I’m not denying the possibility of there being better available purchase choices other than the Cerulean Moment. (Personally, I think the price for what is offered is quite fair.) While I feel that the Cerulean Moment has the capability to supply users with a productive and enjoyable experience, it may not be for you. But, if you are a fan of Windows Phone, which has always been the underdog, why would you not want to fully support this new and enthusiastic underdog?

If you are reading this, there is a high chance that you are a fan of the platform. Being a fan of something has no obligations. A fan can share their support and enthusiasm, without the commitment of being loyal to a company. Fans have the choice to contribute towards something, whether it be with encouragement, evangelism, or by purchasing the product or service the company provides.

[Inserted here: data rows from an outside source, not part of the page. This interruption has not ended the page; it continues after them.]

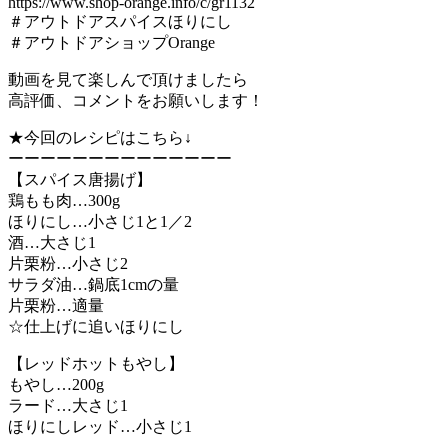
https://www.shop-orange.info/c/gr1132
＃アウトドアスパイスほりにし
＃アウトドアショップOrange
動画を見て楽しんで頂けましたら
高評価、コメントをお願いします！
★今回のレシピはこちら↓
ーーーーーーーーーーーーーー
【スパイス唐揚げ】
鶏もも肉…300g
ほりにし…小さじ1と1／2
酒…大さじ1
片栗粉…小さじ2
サラダ油…鍋底1cmの量
片栗粉…適量
☆仕上げに追いほりにし
【レッドホットもやし】
もやし…200g
ラード…大さじ1
ほりにしレッド…小さじ1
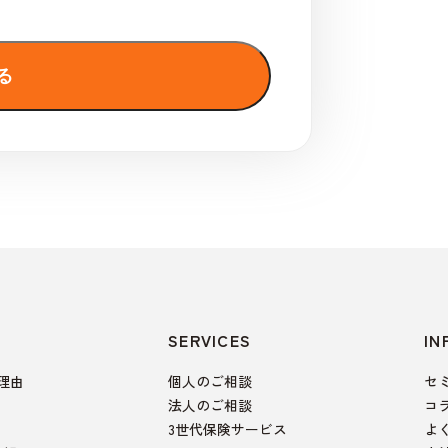
SERVICES
IN
理由
個人のご相談
セ
法人のご相談
コ
3世代保険サービス
よ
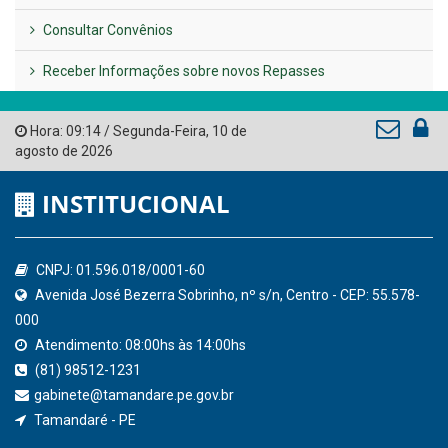
Consultar Convênios
Receber Informações sobre novos Repasses
Hora:
09:14
/
Segunda-Feira
,
10 de
agosto de 2026
INSTITUCIONAL
CNPJ: 01.596.018/0001-60
Avenida José Bezerra Sobrinho, nº s/n, Centro - CEP: 55.578-
000
Atendimento: 08:00hs às 14:00hs
(81) 98512-1231
gabinete@tamandare.pe.gov.br
Tamandaré - PE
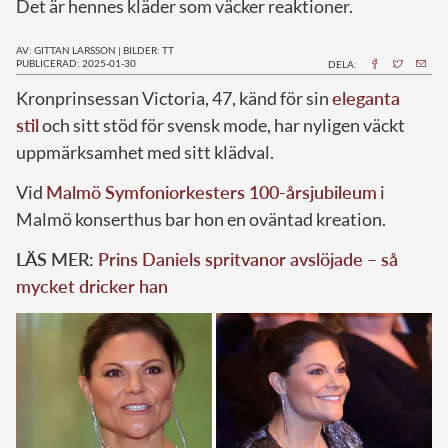
Det är hennes kläder som väcker reaktioner.
AV: GITTAN LARSSON
|
BILDER: TT
PUBLICERAD: 2025-01-30
DELA:
Kronprinsessan Victoria, 47, känd för sin
eleganta
stil
och sitt stöd för svensk mode, har nyligen väckt
uppmärksamhet med sitt klädval.
Vid
Malmö Symfoniorkesters 100-årsjubileum
i
Malmö konserthus bar hon en oväntad kreation.
LÄS MER:
Prins Daniels spritvanor avslöjade – så
mycket dricker han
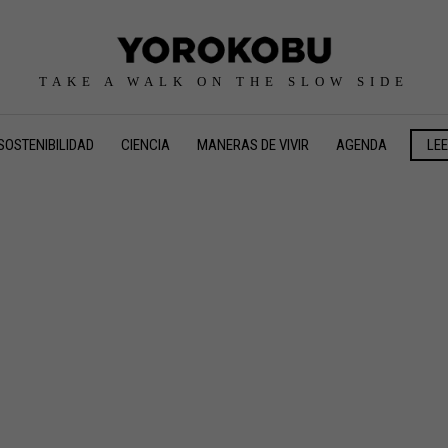
TAKE A WALK ON THE SLOW SIDE
SOSTENIBILIDAD
CIENCIA
MANERAS DE VIVIR
AGENDA
LE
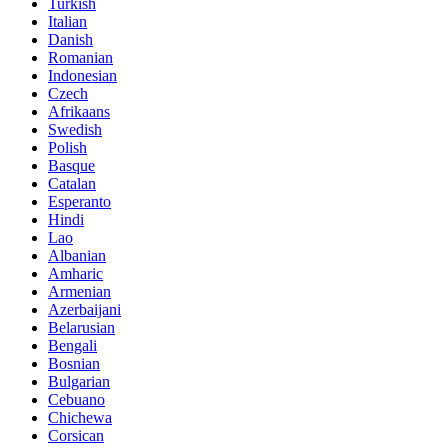
Turkish
Italian
Danish
Romanian
Indonesian
Czech
Afrikaans
Swedish
Polish
Basque
Catalan
Esperanto
Hindi
Lao
Albanian
Amharic
Armenian
Azerbaijani
Belarusian
Bengali
Bosnian
Bulgarian
Cebuano
Chichewa
Corsican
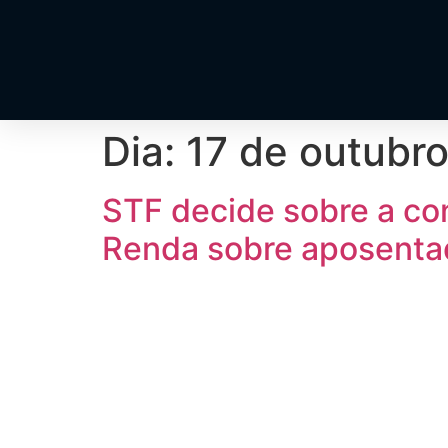
Dia:
17 de outubr
STF decide sobre a co
Renda sobre aposentado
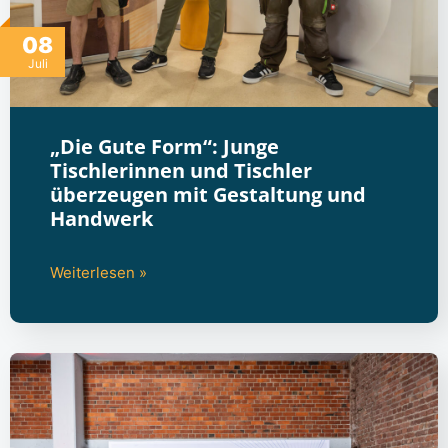
08
Juli
„Die Gute Form“: Junge
Tischlerinnen und Tischler
überzeugen mit Gestaltung und
Handwerk
Weiterlesen »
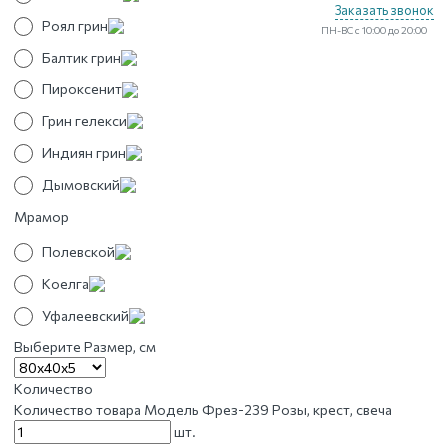
Заказать звонок
Роял грин
ПН-ВС с 10:00 до 20:00
Балтик грин
Пироксенит
Грин гелекси
Индиян грин
Дымовский
Мрамор
Полевской
Коелга
Уфалеевский
Выберите Размер, см
Количество
Количество товара Модель Фрез-239 Розы, крест, свеча
шт.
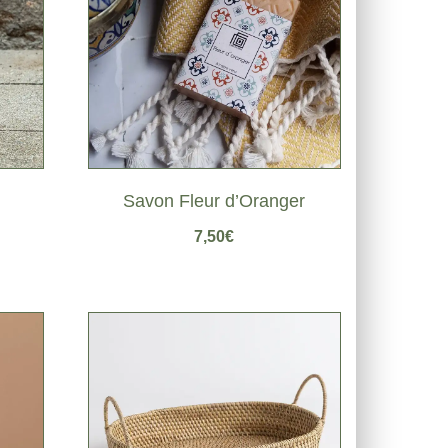
Savon Fleur d’Oranger
7,50
€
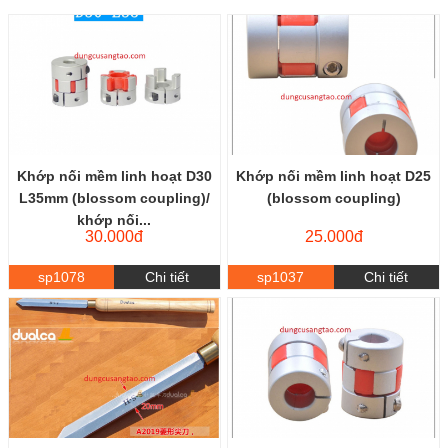
Khớp nối mềm linh hoạt D30
Khớp nối mềm linh hoạt D25
L35mm (blossom coupling)/
(blossom coupling)
khớp nối...
30.000đ
25.000đ
sp1078
Chi tiết
sp1037
Chi tiết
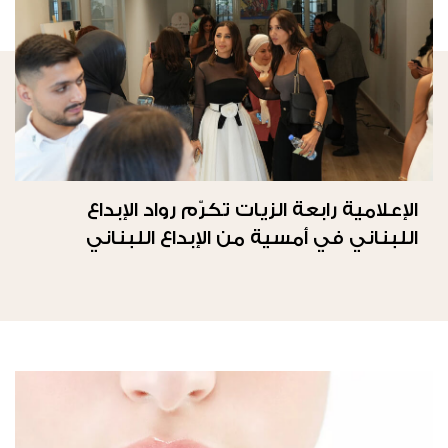
الإعلامية رابعة الزيات تكرّم رواد الإبداع
اللبناني في أمسية من الإبداع اللبناني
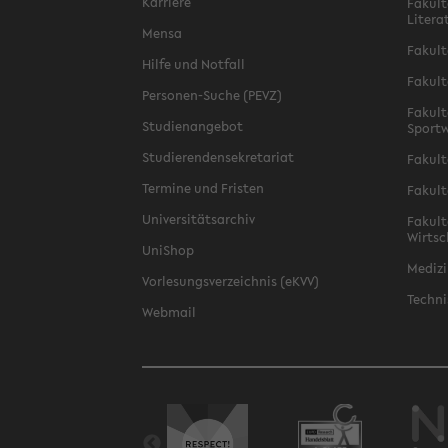
Karriere
Fakult
Litera
Mensa
Fakult
Hilfe und Notfall
Fakult
Personen-Suche (PEVZ)
Fakult
Studienangebot
Sportw
Studierendensekretariat
Fakult
Termine und Fristen
Fakult
Universitätsarchiv
Fakult
Wirtsc
UniShop
Medizi
Vorlesungsverzeichnis (eKVV)
Techni
Webmail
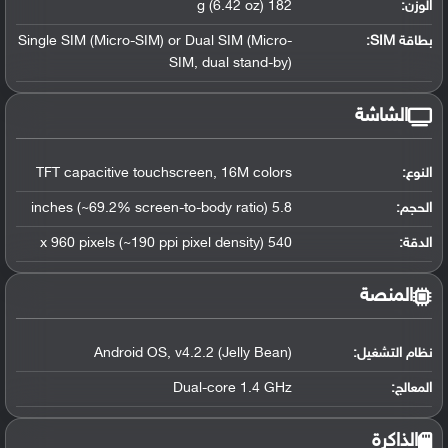
الوزن:
182 g (6.42 oz)
بطاقة SIM:
Single SIM (Micro-SIM) or Dual SIM (Micro-
SIM, dual stand-by)
الشاشة
النوع:
TFT capacitive touchscreen, 16M colors
الحجم:
5.8 inches (~69.2% screen-to-body ratio)
الدقة:
540 x 960 pixels (~190 ppi pixel density)
المنصة
نظام التشغيل
:
Android OS, v4.2.2 (Jelly Bean)
المعالج
:
Dual-core 1.4 GHz
الذاكرة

If you are Windows Phone/Mobile enthusiast, and especially if you identify as a WinPhan, you are passing up a great opportunity if you do not pre-ordering the Cerulean Moment. The mere fact that WhartonBrooks is a small underdog fan of Windows Phone, making a Windows Phone, should be exciting you. Here are the last four reasons why you should become a backer for this Indiegogo campaign:

  • Many Windows Phone fans are due for a new device they can be excited about. Anecdotally, I know of many fans that are still using devices that do not support Continuum. The Moment is an inexpensive way to use that feature.
  • It is unique. The chances of a “civilian” you know recognizing this device is slim to none. Some see that as a drawback. I (and many WinPhans) see it as a definite benefit. Personally, I would rather stand out instead of blend in.
  • The Moment may be the only phone from Cerulean. Say for example there are less than 5000 people that purchase this device this year. Two likely options may happen: Consumers prove that there is not enough interest, and nothing further happens. Or, interest is strong, and WhartonBrooks moves directly to building the next generation of Cerulean Mobile devices. Either way, the Moment will be incredibly rare. I believe that many people who love Windows Phone, also prefer to be in the minority, including owning something rather rare. (I am quite proud of my KIN ONEm and KIN TWOm.)
  • Lastly, the croudfunding campaign may fail. In this case, the campaign has a fixed goal. WhartonBrooks receives the backed funds only if they reach the tally of $1.1 million. If you somehow endured the torture of setting aside $300 (or less) for the device, and the campaign flops, by the middle of May you will have that money available again to go spend on whatever else you think fits your needs better than this.

This device is not for everyone, but if you are a fan of Windows Phone/Mobile, the Cerulean Moment is for you. Back it on Indigogo here. I did.